Data extract Block Start
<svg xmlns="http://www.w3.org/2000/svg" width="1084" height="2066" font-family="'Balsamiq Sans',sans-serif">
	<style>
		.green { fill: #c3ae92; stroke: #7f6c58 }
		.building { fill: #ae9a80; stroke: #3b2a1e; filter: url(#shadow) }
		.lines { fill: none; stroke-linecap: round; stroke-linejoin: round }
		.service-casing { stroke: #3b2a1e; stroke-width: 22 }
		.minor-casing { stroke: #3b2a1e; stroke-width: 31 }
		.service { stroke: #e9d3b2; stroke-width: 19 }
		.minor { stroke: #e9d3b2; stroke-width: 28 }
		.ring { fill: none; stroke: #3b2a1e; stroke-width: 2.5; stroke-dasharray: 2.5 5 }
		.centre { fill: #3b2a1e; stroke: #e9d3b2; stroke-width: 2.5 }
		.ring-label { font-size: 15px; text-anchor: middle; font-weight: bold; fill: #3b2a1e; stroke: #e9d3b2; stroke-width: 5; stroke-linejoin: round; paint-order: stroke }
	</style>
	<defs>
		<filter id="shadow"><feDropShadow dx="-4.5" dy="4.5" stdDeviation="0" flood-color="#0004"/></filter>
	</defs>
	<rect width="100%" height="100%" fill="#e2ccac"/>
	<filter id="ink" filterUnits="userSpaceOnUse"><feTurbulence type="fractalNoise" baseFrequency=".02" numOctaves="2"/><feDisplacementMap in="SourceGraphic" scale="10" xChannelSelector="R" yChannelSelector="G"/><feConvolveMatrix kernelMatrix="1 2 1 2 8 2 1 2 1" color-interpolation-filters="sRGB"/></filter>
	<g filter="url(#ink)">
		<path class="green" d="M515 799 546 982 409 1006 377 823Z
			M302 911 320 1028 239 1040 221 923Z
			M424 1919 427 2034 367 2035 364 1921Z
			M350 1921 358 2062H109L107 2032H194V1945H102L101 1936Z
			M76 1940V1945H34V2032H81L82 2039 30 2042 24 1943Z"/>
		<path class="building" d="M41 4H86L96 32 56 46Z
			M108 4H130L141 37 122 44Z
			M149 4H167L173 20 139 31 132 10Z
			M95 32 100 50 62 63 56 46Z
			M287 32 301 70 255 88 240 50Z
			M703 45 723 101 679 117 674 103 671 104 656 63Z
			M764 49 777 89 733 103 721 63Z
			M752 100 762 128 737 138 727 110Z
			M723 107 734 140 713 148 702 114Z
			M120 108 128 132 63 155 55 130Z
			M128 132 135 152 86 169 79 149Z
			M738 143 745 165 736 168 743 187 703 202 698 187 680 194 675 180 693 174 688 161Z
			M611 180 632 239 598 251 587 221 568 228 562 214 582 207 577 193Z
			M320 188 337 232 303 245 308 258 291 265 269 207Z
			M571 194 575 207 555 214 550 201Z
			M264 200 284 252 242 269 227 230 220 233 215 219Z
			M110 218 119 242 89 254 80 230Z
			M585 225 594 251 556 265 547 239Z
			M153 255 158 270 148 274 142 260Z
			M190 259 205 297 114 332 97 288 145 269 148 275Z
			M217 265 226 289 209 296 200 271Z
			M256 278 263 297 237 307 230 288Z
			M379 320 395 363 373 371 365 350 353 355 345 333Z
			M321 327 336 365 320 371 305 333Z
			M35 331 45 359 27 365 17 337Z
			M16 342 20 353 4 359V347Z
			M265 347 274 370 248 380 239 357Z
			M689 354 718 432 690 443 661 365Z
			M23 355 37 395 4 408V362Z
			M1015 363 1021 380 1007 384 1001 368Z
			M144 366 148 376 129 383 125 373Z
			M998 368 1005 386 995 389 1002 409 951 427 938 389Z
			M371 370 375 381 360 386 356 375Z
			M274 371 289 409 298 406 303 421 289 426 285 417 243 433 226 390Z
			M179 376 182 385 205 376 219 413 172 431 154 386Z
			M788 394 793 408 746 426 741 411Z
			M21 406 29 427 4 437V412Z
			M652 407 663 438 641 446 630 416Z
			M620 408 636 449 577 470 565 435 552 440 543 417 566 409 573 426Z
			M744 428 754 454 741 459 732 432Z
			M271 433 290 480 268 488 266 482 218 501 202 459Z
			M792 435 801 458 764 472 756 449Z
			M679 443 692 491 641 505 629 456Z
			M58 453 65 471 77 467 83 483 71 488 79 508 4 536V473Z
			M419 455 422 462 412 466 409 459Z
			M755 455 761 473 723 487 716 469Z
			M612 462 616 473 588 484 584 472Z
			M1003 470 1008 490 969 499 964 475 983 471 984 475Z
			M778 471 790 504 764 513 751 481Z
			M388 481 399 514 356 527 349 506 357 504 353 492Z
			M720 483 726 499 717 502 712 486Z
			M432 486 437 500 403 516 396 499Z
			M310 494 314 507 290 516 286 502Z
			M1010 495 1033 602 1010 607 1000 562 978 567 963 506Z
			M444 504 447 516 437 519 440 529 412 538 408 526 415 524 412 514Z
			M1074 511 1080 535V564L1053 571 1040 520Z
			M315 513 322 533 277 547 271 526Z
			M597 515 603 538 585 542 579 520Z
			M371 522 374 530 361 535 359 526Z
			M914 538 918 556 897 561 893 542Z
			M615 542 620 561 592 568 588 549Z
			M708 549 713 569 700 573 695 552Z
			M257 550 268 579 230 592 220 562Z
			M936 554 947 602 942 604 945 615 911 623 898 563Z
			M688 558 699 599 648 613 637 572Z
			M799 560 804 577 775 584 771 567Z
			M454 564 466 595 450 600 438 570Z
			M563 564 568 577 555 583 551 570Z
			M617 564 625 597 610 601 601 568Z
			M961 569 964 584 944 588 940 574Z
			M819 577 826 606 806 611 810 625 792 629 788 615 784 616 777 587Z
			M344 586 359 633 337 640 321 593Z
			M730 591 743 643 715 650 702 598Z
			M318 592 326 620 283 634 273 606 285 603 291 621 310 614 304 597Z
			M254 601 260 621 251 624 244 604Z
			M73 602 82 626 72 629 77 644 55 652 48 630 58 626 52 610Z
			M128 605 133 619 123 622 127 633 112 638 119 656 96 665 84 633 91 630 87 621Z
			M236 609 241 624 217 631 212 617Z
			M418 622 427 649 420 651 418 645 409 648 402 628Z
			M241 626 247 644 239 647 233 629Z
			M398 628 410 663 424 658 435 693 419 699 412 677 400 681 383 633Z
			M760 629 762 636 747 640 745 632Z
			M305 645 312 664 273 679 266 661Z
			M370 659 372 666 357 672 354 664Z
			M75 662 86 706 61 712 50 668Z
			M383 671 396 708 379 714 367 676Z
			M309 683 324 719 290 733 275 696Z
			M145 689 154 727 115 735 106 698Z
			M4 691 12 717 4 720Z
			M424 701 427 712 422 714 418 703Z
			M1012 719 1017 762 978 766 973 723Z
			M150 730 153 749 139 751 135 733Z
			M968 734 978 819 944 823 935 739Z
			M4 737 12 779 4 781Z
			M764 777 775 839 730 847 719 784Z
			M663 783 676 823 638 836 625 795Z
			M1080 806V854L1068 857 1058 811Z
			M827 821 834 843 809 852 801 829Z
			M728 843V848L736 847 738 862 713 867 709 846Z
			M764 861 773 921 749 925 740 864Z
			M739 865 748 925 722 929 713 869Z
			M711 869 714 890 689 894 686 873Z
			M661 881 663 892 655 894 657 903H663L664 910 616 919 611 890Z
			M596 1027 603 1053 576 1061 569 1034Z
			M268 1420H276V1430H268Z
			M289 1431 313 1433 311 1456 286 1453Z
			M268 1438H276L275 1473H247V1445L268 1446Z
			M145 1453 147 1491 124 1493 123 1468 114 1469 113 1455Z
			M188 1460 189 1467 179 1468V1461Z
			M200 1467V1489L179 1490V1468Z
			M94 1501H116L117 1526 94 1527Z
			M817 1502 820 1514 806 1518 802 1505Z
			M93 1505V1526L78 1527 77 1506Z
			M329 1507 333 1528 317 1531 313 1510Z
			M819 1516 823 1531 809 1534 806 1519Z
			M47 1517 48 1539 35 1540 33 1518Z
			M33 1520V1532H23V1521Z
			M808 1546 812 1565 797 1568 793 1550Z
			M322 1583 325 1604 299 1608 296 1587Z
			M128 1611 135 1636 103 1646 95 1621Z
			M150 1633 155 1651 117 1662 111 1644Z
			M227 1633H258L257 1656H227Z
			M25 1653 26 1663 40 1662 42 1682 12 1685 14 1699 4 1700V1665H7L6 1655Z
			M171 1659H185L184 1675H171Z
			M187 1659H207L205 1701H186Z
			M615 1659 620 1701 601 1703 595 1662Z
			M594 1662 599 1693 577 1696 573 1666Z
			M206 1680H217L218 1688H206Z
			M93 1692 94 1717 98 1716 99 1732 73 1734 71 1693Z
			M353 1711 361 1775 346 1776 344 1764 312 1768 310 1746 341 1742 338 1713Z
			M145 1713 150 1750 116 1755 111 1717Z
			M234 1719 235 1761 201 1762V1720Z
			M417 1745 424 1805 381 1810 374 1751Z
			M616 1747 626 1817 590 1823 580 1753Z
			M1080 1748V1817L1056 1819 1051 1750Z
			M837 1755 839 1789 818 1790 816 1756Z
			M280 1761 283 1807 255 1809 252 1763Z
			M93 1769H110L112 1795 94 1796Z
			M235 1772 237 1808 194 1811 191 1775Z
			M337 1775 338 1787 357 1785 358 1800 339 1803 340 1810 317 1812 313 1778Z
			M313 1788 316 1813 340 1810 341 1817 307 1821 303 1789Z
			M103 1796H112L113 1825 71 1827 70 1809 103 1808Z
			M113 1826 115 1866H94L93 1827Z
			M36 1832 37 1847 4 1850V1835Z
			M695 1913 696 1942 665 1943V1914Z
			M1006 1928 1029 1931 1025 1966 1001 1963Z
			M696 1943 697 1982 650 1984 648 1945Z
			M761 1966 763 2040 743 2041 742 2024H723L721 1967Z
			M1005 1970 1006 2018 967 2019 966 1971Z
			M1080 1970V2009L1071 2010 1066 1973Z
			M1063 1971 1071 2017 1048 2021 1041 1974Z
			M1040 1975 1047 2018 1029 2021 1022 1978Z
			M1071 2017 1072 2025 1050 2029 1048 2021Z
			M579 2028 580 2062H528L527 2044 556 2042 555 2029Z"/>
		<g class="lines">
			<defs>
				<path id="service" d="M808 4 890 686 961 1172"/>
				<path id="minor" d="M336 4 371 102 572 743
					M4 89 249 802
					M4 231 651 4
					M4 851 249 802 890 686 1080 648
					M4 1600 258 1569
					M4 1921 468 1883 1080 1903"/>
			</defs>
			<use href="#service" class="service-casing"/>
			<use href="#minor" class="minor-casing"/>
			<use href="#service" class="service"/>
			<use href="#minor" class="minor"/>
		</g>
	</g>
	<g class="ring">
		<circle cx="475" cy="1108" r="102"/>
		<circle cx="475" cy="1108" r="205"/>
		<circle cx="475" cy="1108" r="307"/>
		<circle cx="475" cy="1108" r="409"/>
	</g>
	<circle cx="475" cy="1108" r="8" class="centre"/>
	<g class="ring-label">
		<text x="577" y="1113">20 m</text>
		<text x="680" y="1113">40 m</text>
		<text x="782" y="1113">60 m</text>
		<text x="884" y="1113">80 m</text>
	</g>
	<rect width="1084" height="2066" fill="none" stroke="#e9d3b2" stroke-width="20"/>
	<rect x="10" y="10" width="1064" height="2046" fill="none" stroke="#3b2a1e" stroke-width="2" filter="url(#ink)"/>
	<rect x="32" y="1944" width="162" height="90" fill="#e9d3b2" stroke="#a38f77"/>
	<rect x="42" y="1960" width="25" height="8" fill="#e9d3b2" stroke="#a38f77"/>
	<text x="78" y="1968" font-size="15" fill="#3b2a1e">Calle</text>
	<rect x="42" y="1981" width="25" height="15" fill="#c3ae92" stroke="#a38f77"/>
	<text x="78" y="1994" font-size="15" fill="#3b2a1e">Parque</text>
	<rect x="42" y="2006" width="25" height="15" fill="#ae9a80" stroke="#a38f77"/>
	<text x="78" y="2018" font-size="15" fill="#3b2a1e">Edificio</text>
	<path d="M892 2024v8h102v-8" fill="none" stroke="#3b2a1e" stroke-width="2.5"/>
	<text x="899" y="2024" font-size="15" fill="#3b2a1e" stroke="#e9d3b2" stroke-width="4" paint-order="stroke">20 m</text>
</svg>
Data extract Block End
Problem requirements: Every line above with the word "lines" is to be copied out.

Response below:
		.lines { fill: none; stroke-linecap: round; stroke-linejoin: round }
		<g class="lines">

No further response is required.